Legendary American poet Maya Angelou claimed a new posthumous honor this year, becoming the first Black woman to be memorialized on a U.S. quarter.

Angelou is also the first to be featured in the U.S. Mint’s new series called the “American Women Quarters Program.” 20 influential women will have their faces emblazoned on the 25-cent piece over the next four years, with the honorees being chosen among those who have made contributions in fields like suffrage, civil rights, science, the arts, and government. The Mint has stated that “the women honored will be from ethnically, racially, and geographically diverse backgrounds.”

“Each 2022 quarter is designed to reflect the breadth and depth of accomplishments being celebrated throughout this historic coin program. Maya Angelou, featured on the reverse of this first coin in the series, used words to inspire and uplift,” Mint Deputy Director Ventris C. Gibson said in a statement.

Designed by artist Emily Damstra and sculptor Craig Campbell, the image of Angelou on the “tails” side of the quarter depicts her with arms outstretched toward the sky. “Behind her are a bird in flight and a rising sun, images inspired by her poetry and symbolic of the way she lived,” the Mint explains on its website.

Angelou isn’t just famous for her poetry – she also worked as a journalist, actress, dancer, teacher, social activist, and author. After dropping out of school to become San Francisco’s first Black trolley driver, she spent several years acting in plays on and off-Broadway, including Cabaret for Freedom.

Her interests next took her into the world of writing, joining the Harlem Writers Guild and editing newspapers in Egypt and Ghana. She gained international recognition in 1969 with her autobiographical I Know Why the Caged Bird Sings, a groundbreaking memoir about life in the Jim Crow South. Over the course of her life, Angelou wrote more than 30 best-selling volumes of verse, fiction, and non-fiction.

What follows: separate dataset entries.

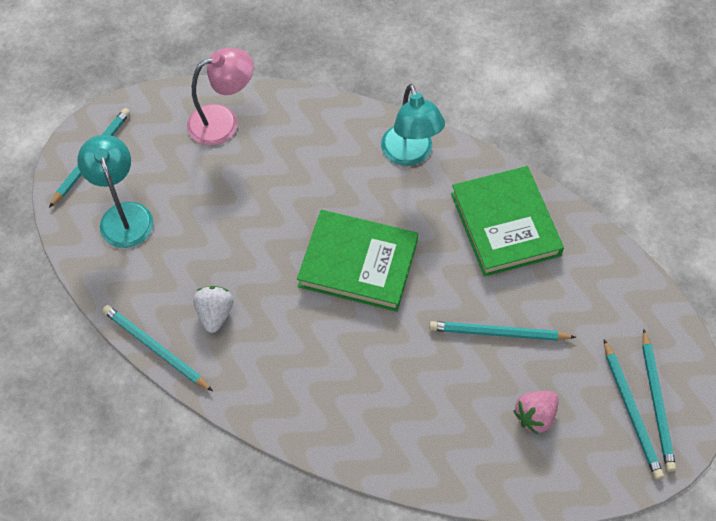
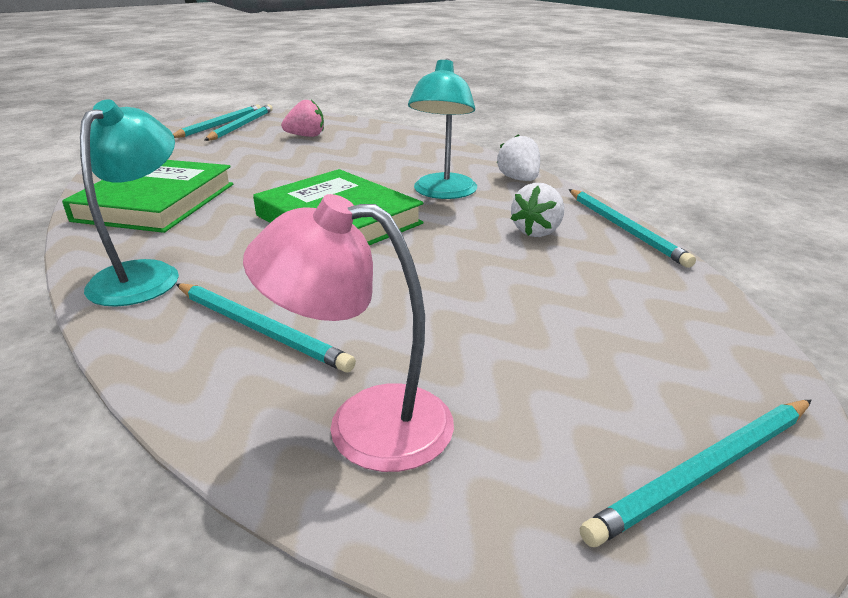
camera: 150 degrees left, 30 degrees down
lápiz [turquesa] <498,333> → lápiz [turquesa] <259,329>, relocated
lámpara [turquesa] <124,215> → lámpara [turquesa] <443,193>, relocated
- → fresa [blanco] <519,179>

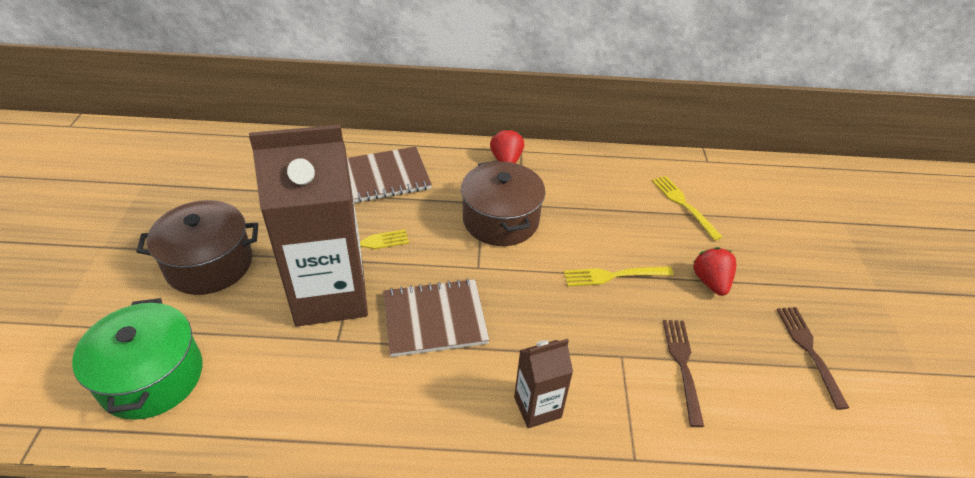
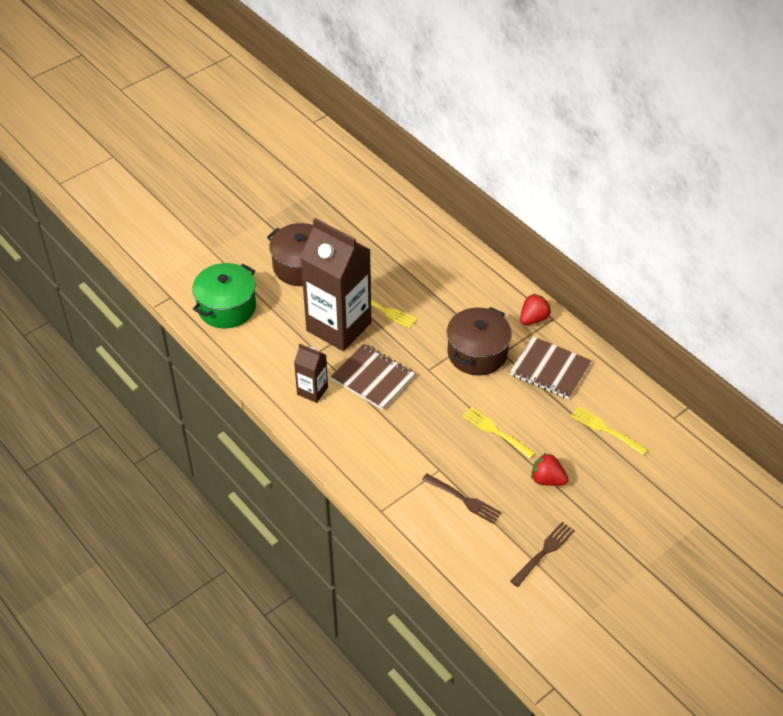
camera: 50 degrees right, 5 degrees up
cartón de leche [marrón] <537,407> → cartón de leche [marrón] <312,391>, relocated
tenedor [marrón] <682,366> → tenedor [marrón] <463,499>, 75 degrees clockwise
cuaderno [marrón] <386,176> → cuaderno [marrón] <550,369>, relocated
fresa [rojo] <710,282> → fresa [rojo] <547,479>, 105 degrees counterclockwise
tenedor [amarillo] <684,205> → tenedor [amarillo] <606,430>, 75 degrees counterclockwise

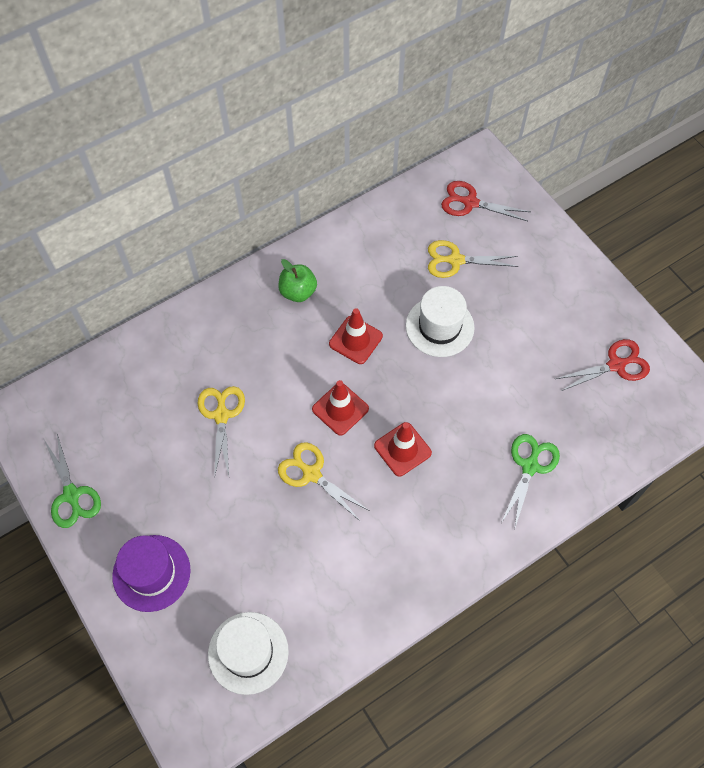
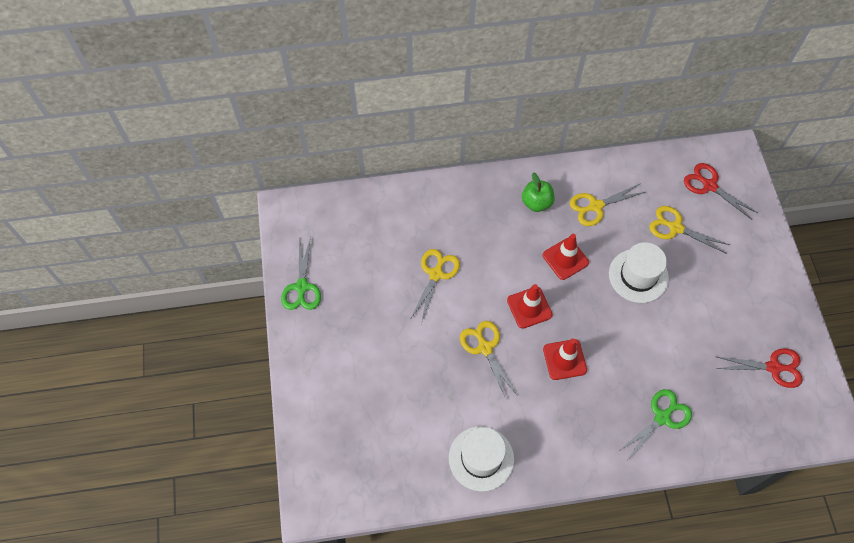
camera: 25 degrees right, 0 degrees up
sombrero [blanco] <248,652> → sombrero [blanco] <481,458>, relocated
- → tijeras [amarillo] <595,206>
sombrero [morado] <151,573> → -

She also worked for social change with Martin Luther King Jr., being appointed the northern coordinator for the Southern Christian Leadership Conference. Her talents were later honored by two U.S. presidents. In 1993, Angelou recited her poem “On the Pulse of Morning” during the inauguration of Bill Clinton, becoming the first woman poet to perform at a presidential induction ceremony. Then in 2011, Barack Obama awarded her with the Presidential Medal of Freedom, applauding her as “one of the brightest lights of our time — a brilliant writer, a fierce friend, and a truly phenomenal woman.”

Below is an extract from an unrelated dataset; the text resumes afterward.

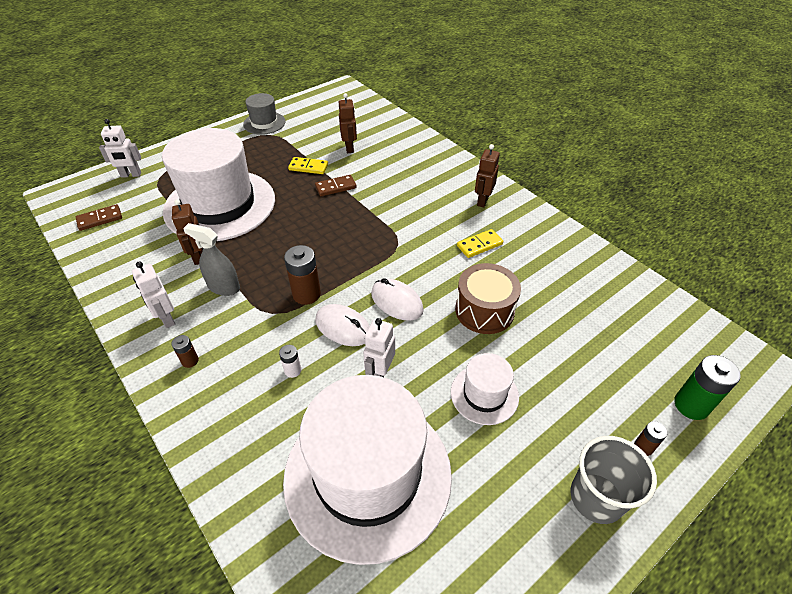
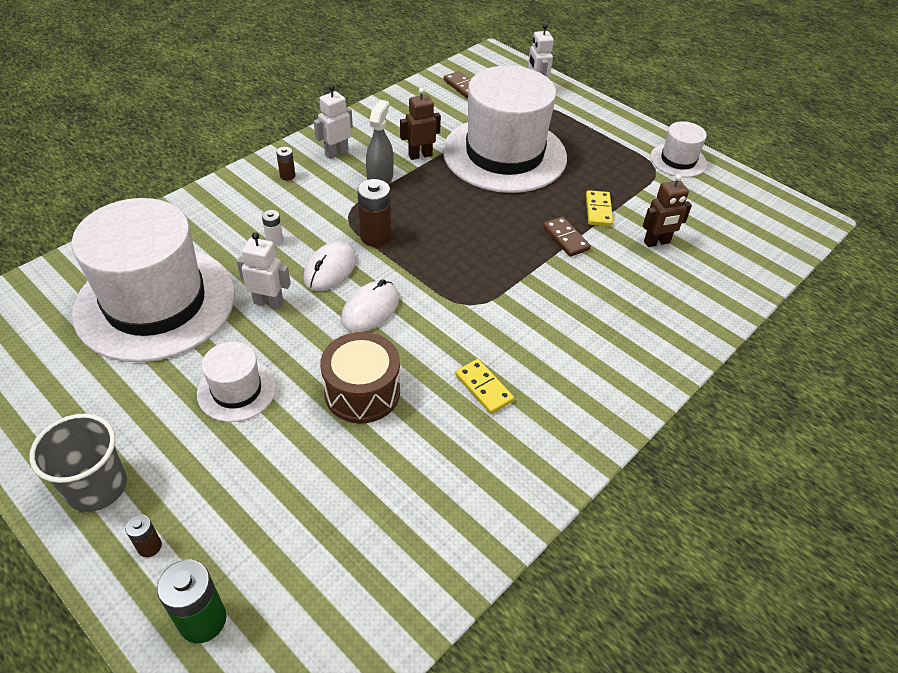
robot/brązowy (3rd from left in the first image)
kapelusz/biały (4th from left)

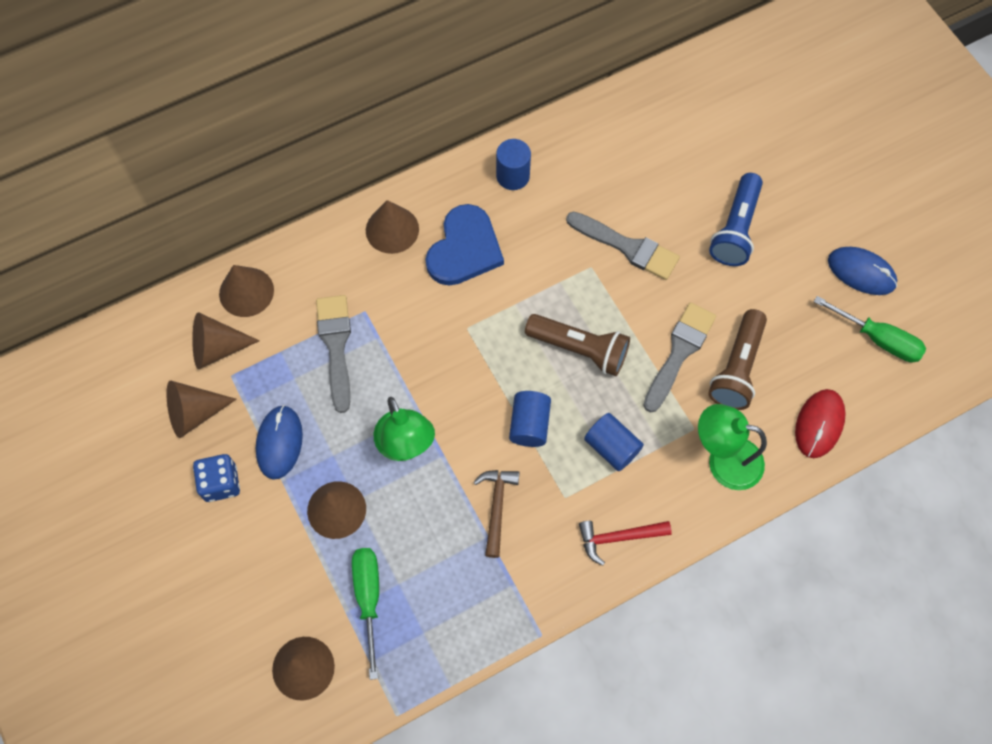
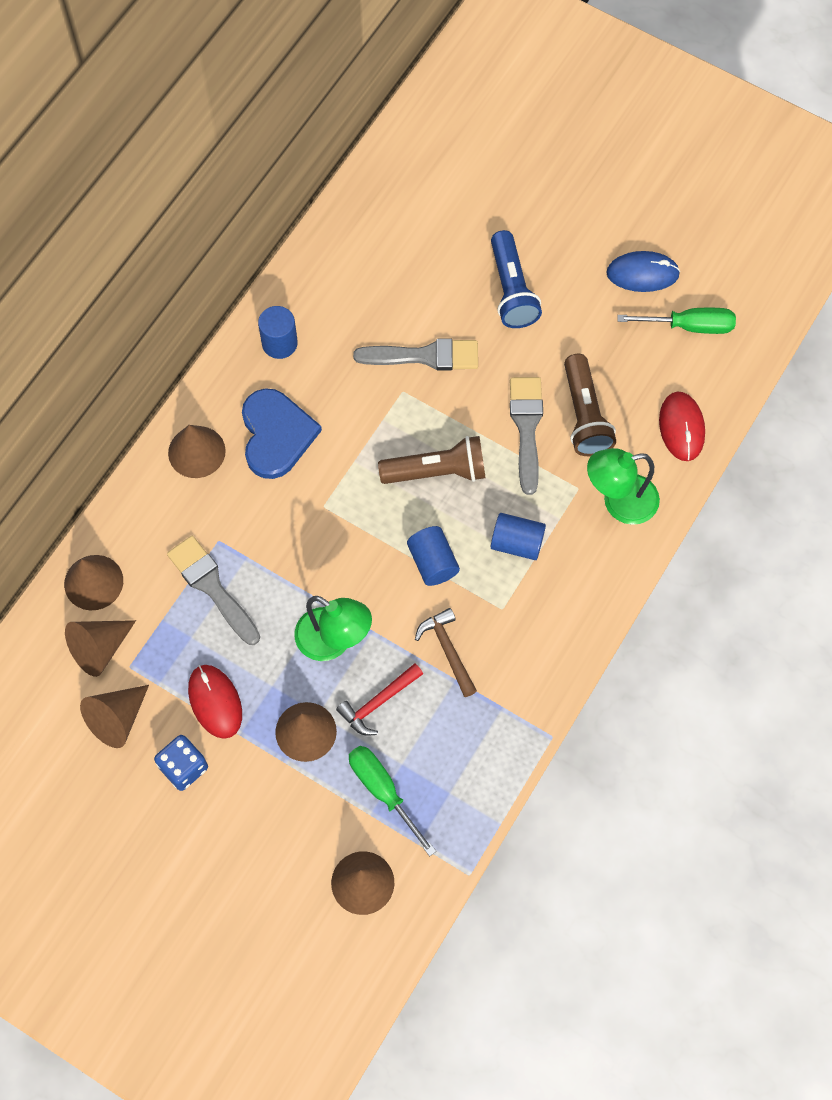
młotek/czerwony
myszka/czerwony (1st from left)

Before her death in 2014 at age 86, Angelou also received more than 30 honorary degrees from universities across the country.

U.S. Secretary of the Treasury Janet Yellen, the first woman to be appointed to that position, got to help select this year’s coin honorees. “Each time we redesign our currency, we have the chance to say something about our country — what we value, and how we’ve progressed as a society,” Yellen said in a statement. “I’m very proud that these coins celebrate the contributions of some of America’s most remarkable women, including Maya Angelou.”

California Representative Barbara Lee, who helped introduce the Circulating Collectible Coin Redesign Act of 2020 that opened the door to the American Women Quarter Program, also praised the new quarter design. “The phenomenal women who shaped American history have gone unrecognized for too long — especially women of color,” Lee said in a tweet. “Proud to have led this bill to honor their legacies.”